ABOUT THIS TASK
Return each line of the records below in which the string "achats" turns up.

EXERCISE DATA
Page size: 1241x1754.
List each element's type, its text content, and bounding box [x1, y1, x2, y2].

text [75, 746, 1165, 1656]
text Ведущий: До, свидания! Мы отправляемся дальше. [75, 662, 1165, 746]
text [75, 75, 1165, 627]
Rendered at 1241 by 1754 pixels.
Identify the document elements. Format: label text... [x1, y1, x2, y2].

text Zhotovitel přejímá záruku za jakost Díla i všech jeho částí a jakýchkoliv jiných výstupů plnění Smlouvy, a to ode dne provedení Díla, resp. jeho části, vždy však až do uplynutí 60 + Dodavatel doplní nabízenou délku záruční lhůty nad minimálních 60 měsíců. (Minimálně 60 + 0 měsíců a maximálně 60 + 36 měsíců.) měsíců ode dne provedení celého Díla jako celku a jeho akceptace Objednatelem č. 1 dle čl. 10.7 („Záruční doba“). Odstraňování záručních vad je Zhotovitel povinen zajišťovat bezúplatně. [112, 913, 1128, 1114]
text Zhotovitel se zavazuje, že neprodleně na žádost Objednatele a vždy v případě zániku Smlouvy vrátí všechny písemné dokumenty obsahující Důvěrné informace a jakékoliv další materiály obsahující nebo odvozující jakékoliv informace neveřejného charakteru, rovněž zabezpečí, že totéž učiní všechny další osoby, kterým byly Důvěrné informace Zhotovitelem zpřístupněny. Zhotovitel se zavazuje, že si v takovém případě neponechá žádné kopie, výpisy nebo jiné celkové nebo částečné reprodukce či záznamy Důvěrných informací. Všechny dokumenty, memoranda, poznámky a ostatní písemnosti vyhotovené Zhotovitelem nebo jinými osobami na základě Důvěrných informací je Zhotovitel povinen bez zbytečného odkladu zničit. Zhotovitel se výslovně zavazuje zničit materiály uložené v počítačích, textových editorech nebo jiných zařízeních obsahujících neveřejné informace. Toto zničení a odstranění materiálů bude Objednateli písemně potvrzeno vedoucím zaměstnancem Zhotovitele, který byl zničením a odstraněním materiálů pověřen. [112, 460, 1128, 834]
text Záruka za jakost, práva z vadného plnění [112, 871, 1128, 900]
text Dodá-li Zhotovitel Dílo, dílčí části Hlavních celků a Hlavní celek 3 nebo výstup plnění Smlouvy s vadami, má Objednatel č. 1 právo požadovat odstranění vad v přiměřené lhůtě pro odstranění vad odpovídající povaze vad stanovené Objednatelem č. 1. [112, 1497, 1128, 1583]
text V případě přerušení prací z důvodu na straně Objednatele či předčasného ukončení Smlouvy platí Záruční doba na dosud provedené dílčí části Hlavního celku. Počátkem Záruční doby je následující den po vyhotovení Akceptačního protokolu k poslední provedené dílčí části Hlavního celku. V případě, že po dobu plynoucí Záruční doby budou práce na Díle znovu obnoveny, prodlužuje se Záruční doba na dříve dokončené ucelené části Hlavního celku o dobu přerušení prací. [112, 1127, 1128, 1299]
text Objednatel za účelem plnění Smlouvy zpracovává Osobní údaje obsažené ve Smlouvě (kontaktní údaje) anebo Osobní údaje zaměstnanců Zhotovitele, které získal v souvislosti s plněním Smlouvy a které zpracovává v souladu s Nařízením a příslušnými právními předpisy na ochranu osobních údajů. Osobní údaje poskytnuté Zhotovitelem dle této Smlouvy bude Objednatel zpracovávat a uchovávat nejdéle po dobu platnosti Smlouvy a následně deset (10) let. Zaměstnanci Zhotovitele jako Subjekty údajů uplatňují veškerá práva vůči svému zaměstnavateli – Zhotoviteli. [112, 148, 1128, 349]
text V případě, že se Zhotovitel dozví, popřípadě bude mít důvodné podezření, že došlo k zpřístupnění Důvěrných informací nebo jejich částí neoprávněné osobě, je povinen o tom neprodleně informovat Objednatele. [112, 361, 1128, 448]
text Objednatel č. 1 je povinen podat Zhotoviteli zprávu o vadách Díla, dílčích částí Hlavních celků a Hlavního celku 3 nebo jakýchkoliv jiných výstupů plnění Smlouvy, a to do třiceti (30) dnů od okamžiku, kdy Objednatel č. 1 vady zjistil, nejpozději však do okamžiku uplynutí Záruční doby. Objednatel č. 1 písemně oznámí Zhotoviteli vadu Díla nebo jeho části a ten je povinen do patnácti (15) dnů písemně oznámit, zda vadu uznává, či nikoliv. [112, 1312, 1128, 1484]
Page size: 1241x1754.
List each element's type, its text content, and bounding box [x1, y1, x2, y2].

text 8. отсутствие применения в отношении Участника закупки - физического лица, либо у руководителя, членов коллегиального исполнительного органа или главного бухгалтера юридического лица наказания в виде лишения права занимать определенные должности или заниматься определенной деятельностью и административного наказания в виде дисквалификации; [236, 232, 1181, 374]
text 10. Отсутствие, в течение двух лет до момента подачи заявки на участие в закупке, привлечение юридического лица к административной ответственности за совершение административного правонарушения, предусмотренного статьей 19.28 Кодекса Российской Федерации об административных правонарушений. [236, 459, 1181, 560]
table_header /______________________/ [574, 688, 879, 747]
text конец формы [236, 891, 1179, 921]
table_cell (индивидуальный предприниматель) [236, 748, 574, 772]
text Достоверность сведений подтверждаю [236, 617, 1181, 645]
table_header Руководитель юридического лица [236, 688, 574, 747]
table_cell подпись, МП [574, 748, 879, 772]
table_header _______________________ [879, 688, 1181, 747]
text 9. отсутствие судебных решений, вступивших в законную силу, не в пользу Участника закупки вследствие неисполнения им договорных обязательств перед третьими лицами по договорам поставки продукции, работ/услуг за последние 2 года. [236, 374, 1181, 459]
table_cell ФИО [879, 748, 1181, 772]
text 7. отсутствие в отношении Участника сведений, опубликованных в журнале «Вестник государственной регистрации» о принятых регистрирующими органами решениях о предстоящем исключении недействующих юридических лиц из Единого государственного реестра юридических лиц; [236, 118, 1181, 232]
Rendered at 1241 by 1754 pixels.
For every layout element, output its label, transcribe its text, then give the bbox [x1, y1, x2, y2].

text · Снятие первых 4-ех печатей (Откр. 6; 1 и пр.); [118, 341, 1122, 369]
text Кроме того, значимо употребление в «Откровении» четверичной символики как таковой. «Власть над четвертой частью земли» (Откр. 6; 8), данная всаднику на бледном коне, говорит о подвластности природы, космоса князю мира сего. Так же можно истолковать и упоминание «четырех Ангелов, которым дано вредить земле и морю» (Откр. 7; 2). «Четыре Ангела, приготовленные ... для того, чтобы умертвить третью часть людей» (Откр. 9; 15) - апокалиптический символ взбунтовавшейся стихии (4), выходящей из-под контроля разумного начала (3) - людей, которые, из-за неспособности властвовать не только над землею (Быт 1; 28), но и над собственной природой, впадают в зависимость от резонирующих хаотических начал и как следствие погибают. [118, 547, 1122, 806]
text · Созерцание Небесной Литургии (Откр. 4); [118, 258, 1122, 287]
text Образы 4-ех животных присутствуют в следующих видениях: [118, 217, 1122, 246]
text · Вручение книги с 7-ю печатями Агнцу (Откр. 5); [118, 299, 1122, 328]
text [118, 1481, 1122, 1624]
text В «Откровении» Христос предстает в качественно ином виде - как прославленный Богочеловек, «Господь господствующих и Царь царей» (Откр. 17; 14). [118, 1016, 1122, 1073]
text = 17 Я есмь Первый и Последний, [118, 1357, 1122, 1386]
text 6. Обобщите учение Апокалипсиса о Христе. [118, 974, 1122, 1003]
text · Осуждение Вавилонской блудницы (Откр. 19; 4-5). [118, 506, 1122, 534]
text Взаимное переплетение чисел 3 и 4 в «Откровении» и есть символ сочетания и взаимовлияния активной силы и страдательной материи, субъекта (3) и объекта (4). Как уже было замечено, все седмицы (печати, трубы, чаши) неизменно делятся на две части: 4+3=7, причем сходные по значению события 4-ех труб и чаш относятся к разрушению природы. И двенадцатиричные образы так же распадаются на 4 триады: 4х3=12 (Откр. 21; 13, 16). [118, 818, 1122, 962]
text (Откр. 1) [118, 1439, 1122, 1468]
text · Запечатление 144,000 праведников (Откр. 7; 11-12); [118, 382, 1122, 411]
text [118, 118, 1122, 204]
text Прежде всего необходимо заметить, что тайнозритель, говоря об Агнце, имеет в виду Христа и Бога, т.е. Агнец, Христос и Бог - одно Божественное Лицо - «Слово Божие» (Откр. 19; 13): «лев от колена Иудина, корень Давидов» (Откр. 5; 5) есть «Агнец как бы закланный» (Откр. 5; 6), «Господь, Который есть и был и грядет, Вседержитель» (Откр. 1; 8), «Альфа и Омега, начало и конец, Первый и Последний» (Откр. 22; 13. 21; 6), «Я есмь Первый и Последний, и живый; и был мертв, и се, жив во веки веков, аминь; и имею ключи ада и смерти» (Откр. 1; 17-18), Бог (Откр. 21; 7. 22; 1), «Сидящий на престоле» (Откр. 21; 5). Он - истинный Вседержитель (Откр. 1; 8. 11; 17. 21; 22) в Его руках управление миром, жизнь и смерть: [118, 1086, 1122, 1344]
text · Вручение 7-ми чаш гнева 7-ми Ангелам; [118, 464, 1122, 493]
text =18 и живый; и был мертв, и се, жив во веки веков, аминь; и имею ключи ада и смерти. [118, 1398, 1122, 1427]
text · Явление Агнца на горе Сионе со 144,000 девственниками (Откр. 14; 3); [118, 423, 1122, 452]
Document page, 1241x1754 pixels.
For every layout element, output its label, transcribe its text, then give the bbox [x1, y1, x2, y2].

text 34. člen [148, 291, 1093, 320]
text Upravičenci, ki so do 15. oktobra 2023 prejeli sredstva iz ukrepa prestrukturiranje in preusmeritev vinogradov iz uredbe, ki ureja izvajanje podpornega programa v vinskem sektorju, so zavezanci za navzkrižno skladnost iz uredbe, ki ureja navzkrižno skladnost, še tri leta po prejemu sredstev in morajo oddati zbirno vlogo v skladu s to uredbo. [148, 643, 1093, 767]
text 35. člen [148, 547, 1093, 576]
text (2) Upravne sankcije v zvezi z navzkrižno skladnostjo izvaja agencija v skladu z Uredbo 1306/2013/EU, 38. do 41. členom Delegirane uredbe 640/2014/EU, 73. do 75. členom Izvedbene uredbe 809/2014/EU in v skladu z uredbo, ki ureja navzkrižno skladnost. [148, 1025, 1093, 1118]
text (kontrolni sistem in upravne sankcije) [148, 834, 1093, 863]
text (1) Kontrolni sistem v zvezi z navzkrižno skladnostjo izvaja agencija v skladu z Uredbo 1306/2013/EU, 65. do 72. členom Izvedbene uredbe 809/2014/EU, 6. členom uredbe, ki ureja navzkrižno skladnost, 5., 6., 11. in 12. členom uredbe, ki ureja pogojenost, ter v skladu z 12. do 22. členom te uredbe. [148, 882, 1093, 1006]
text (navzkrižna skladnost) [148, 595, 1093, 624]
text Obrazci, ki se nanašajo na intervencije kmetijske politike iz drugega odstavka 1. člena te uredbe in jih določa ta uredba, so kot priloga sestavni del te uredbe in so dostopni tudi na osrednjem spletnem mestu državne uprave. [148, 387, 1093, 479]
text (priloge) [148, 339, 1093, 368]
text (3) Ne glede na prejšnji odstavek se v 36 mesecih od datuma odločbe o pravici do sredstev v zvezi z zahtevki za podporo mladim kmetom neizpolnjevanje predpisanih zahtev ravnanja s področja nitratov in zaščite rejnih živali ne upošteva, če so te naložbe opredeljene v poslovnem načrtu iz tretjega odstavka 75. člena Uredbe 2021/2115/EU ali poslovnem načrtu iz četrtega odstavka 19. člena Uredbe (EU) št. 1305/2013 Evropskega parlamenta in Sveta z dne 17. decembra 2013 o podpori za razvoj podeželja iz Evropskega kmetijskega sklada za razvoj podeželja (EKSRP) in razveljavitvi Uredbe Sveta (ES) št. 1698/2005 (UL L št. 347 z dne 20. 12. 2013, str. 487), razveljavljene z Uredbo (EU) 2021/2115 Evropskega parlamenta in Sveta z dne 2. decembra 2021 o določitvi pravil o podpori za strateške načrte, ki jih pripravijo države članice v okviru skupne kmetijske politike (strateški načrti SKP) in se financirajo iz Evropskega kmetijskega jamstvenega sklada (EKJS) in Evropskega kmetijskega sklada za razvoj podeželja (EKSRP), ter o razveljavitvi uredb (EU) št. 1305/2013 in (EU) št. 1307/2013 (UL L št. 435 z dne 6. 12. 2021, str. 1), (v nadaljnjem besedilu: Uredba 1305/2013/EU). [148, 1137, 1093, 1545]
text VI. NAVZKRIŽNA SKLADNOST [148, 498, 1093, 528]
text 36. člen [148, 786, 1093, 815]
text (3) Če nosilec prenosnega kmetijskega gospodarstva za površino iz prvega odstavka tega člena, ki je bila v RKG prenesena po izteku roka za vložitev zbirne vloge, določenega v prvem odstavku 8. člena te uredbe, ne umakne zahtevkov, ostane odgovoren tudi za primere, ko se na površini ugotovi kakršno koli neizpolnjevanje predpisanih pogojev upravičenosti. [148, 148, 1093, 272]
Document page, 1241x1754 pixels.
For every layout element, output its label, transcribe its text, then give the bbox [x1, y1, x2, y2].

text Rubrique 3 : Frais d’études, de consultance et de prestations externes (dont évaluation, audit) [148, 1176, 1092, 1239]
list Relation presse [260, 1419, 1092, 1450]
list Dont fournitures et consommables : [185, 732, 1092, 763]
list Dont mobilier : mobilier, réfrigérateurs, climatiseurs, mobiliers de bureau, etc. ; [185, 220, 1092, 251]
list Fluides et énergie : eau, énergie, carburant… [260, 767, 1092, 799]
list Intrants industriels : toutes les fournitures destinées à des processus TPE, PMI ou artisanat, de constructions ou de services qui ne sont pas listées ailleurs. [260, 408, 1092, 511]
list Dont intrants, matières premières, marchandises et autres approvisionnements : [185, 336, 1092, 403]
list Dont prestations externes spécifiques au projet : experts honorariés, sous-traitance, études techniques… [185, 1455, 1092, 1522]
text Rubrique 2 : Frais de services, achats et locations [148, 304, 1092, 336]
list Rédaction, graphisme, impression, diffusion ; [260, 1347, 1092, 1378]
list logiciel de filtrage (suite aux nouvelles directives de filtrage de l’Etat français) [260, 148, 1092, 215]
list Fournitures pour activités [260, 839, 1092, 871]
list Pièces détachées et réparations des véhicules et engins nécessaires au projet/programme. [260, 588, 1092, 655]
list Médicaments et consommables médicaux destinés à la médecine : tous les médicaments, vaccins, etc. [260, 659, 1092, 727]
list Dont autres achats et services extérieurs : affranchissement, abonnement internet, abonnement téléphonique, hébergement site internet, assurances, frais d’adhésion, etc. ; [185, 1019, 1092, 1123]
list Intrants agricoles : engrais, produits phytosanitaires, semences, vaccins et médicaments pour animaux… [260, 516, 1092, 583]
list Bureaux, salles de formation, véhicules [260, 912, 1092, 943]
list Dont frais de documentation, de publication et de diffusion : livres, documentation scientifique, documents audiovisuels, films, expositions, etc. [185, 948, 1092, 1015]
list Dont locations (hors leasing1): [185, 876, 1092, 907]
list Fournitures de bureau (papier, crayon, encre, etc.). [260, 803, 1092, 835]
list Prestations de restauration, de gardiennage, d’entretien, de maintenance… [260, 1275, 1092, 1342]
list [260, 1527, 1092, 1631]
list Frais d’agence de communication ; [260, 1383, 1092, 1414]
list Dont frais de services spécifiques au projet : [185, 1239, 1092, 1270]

SOLUTION TO THE EXERCISE
text Rubrique 2 : Frais de services, achats et locations [148, 304, 1092, 336]
list Dont autres achats et services extérieurs : affranchissement, abonnement internet, abonnement téléphonique, hébergement site internet, assurances, frais d’adhésion, etc. ; [185, 1019, 1092, 1123]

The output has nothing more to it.